The campaign, which was mainly carried out to prevent the spread of polio from neighbouring Democratic Republic of Congo (DRC), took place in the administrative departments of Brazzaville, Pool in the south, Plateaux and Cuvette in the central region and Likouala in the north.

Congo's director-general of health, Damase Bozongo, said the June vaccination campaign was prompted by reports of new cases of wild poliomyelitis (polio) in the DRC in 2006.

"The wild polio virus was noticed in the DRC and it could reach us through border areas. We organised the vaccination campaign to prevent importation," said Bozongo. The campaign was supported by the UN World Health Organization (WHO) and the UN Children’s Fund (UNICEF).

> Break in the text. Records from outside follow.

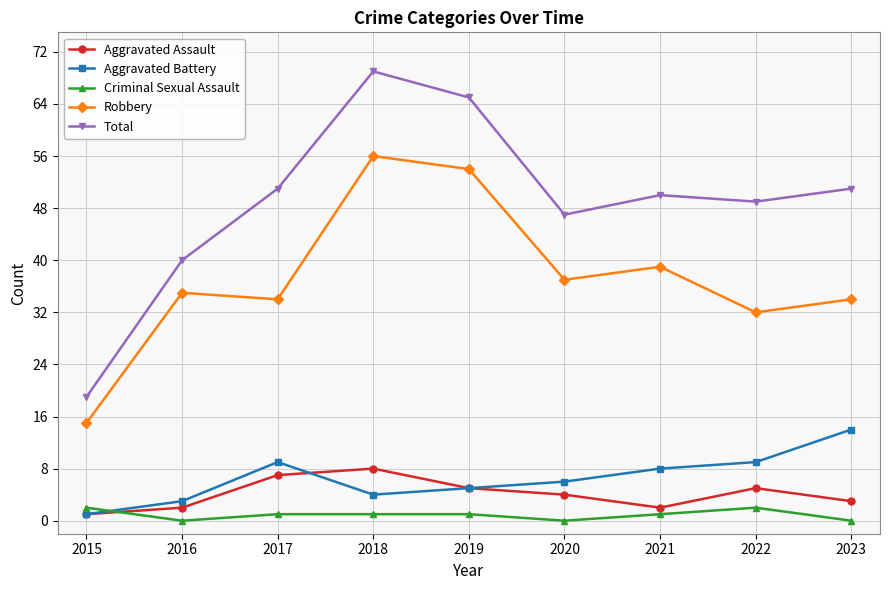

What are all the series names shown in the legend?

Aggravated Assault, Aggravated Battery, Criminal Sexual Assault, Robbery, Total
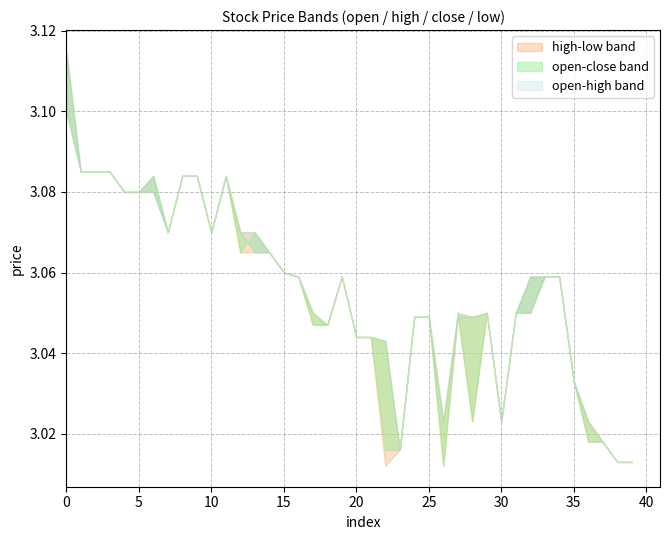

Is it true that low equals 4.6 at 23?

False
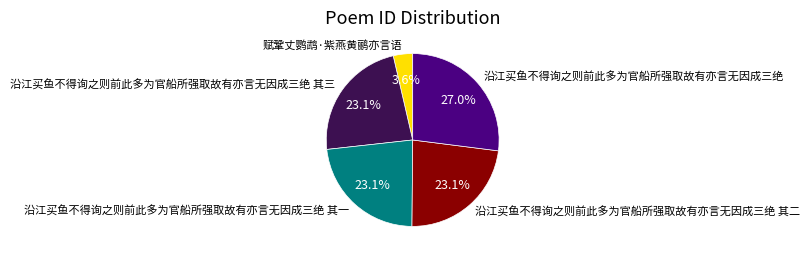

How many segments does this pie chart have?

5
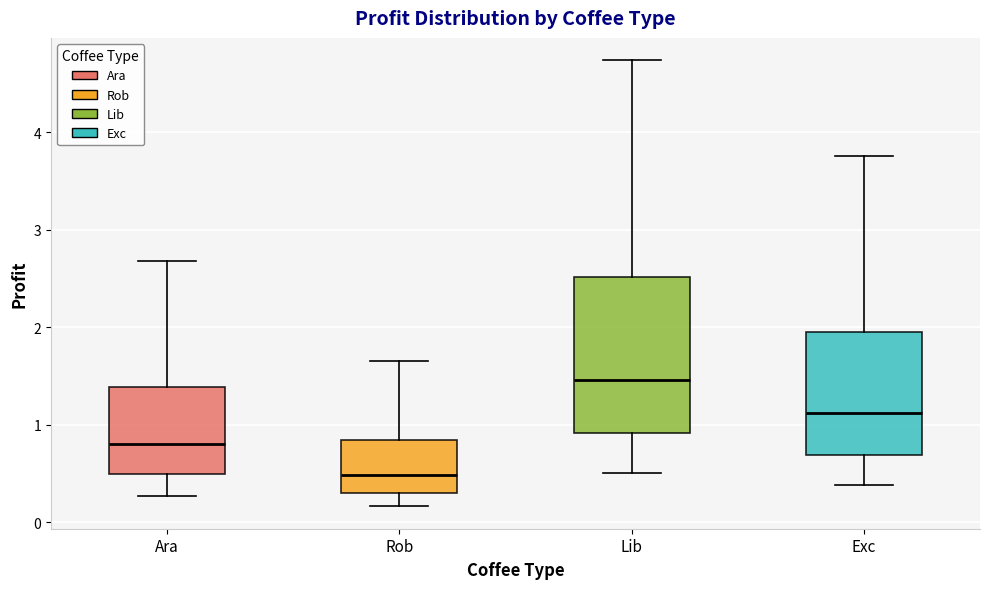

Reading left to right, read every box against the y-axis: the position of its median line, the range the box covers, and the ends of its whiskers. The values are not printed on the chart, so give them approximately, as read against the axis.

Ara: median 0.8, box 0.5 to 1.4, whiskers 0.3 to 2.7
Rob: median 0.5, box 0.3 to 0.8, whiskers 0.2 to 1.6
Lib: median 1.5, box 0.9 to 2.5, whiskers 0.5 to 4.7
Exc: median 1.1, box 0.7 to 2.0, whiskers 0.4 to 3.8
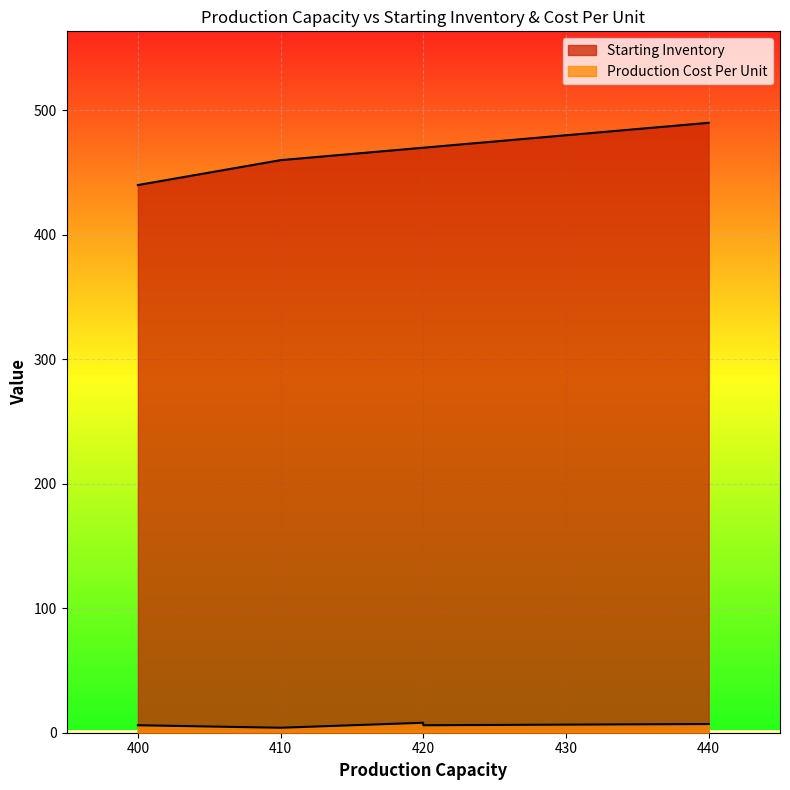

At which label is Starting Inventory closest to 465?

410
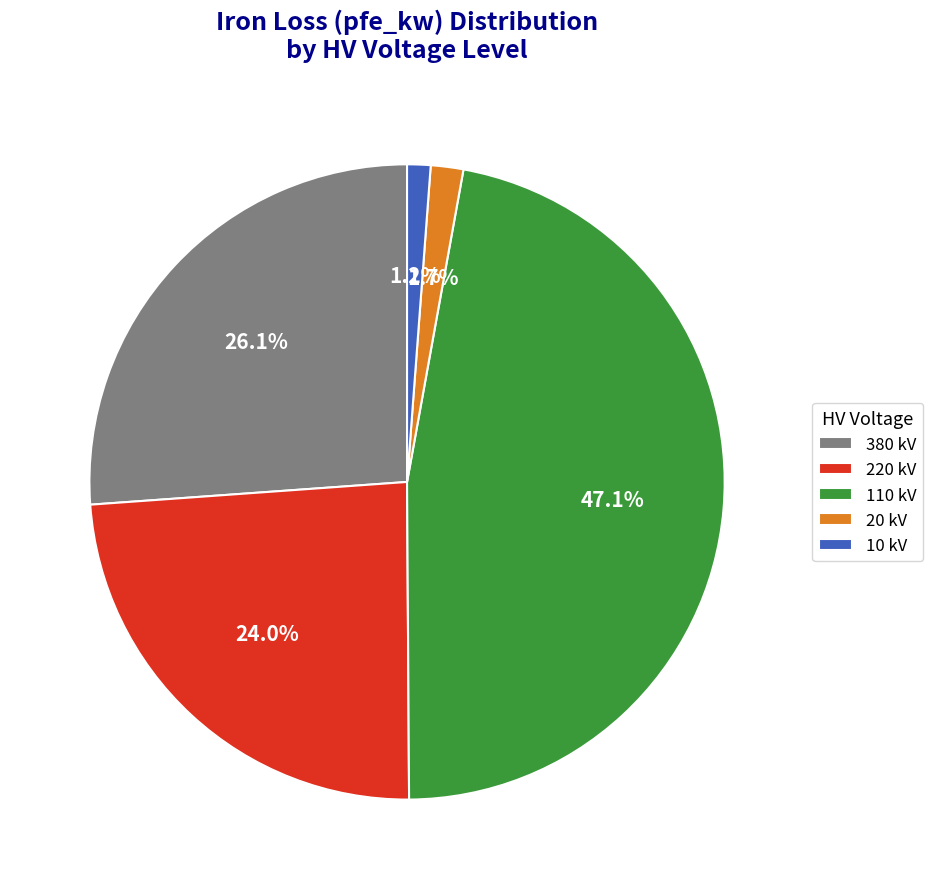

What is the ratio of the value at 220 kV to the value at 110 kV?

0.5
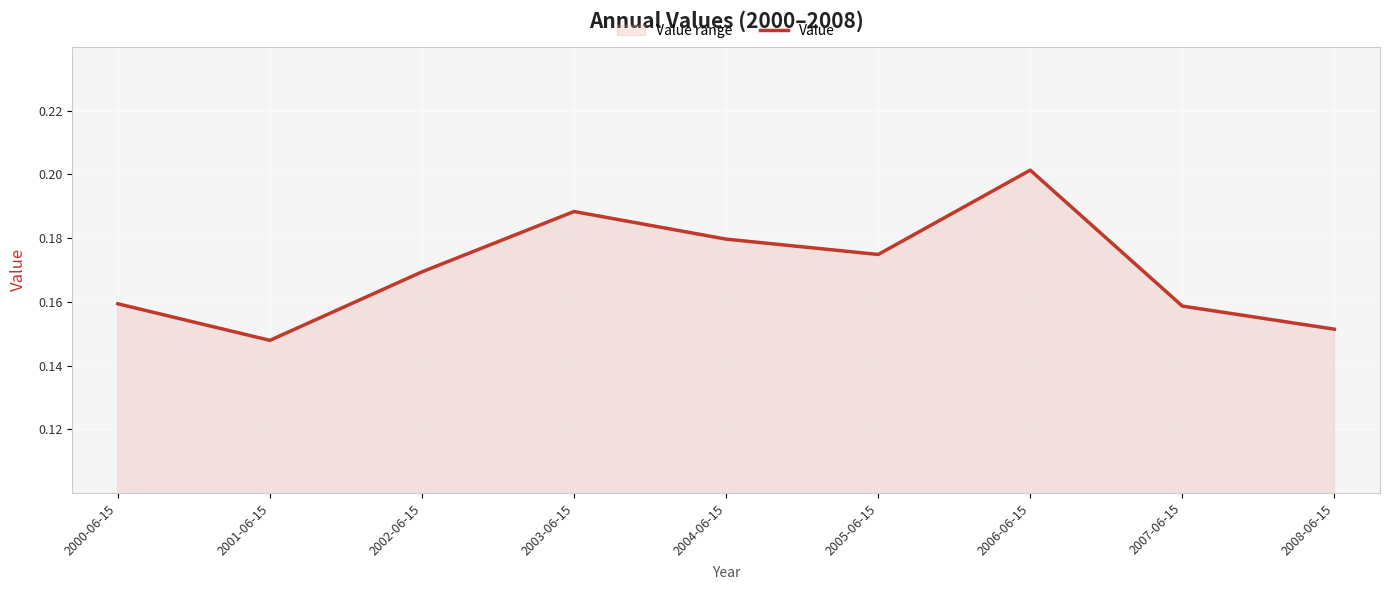

Reading left to right, transcribe all the data shown in this chart.

0.2	0.1	0.2	0.2	0.2	0.2	0.2	0.2	0.2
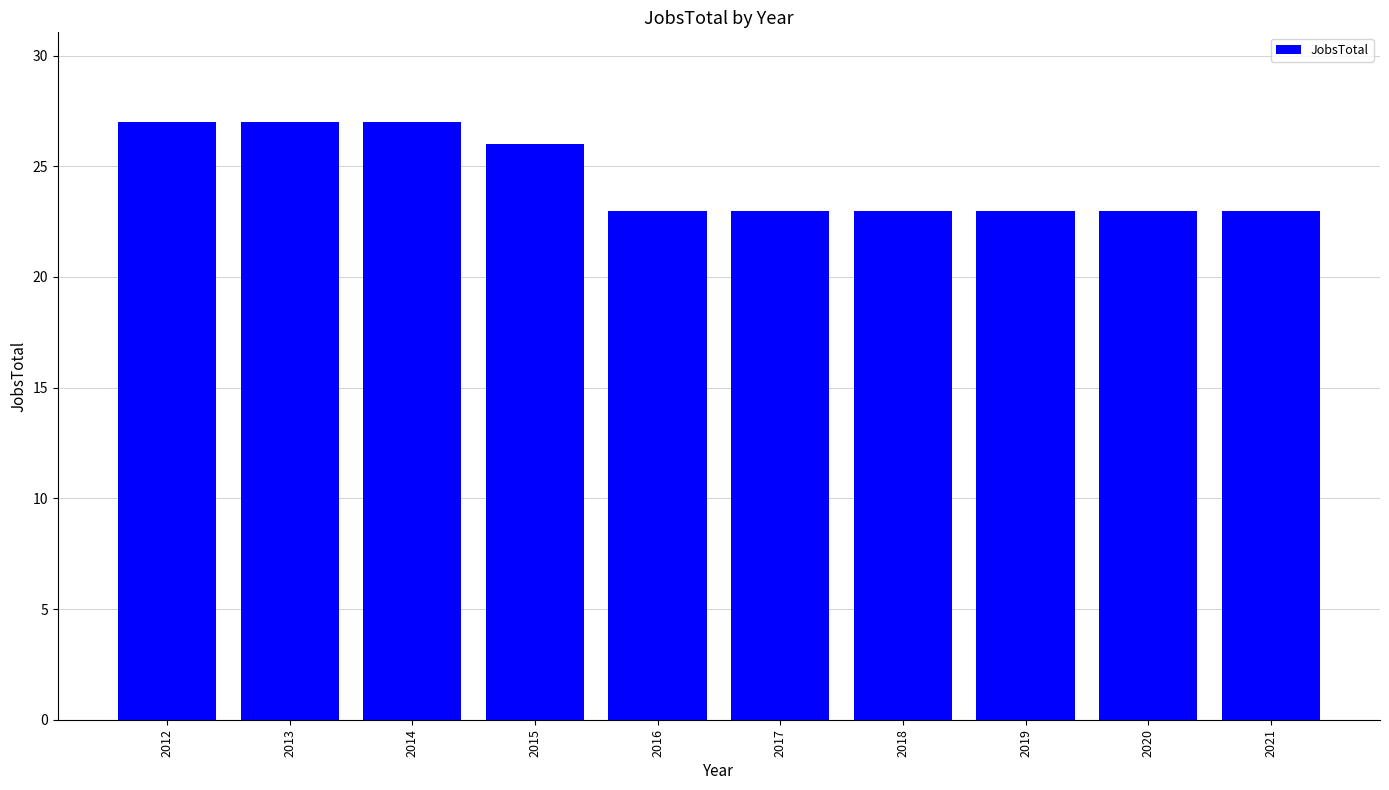

What is the smallest value displayed?

23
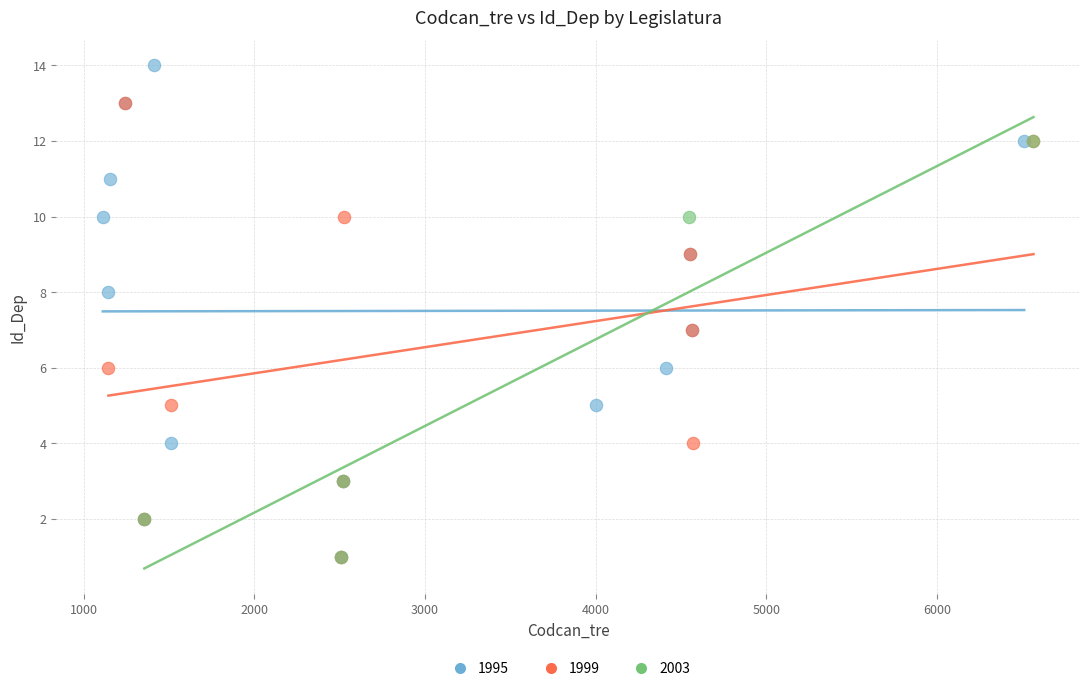

Which series contains the highest Y value?

1995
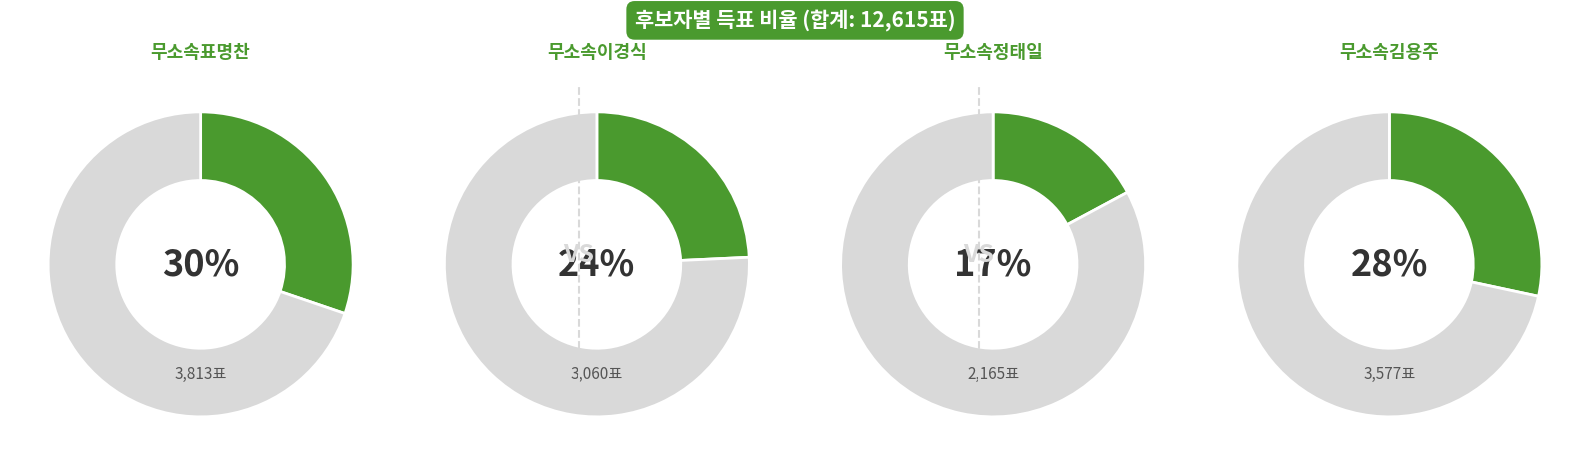

Count the number of slices in the pie.

4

Before the sustained polio vaccination campaigns, the DRC had the highest number of polio cases globally. During the 1980s, about 8,000 Congolese children contracted the disease. New cases have been reported in the DRC and Angola in recent years, but no new cases of polio have been reported in the Republic of Congo since 2000.

Poliomyelitis is caused by the polio virus, which enters the body orally, infecting the intestinal lining. It may proceed to the blood stream and into the central nervous system, causing muscle weakness and often paralysis.

In areas with poor hygiene and sanitation, polio spreads through human contact, usually by faecally contaminated water or food, but the virus can also be spread through coughing and sneezing in crowded environments.

Symptoms include fatigue, sore throat, fever, vomiting, gastro-intestinal disturbances, headache and pain in the neck and extremities. Weakness of muscles often leads to permanent paralysis and deformity of the limbs.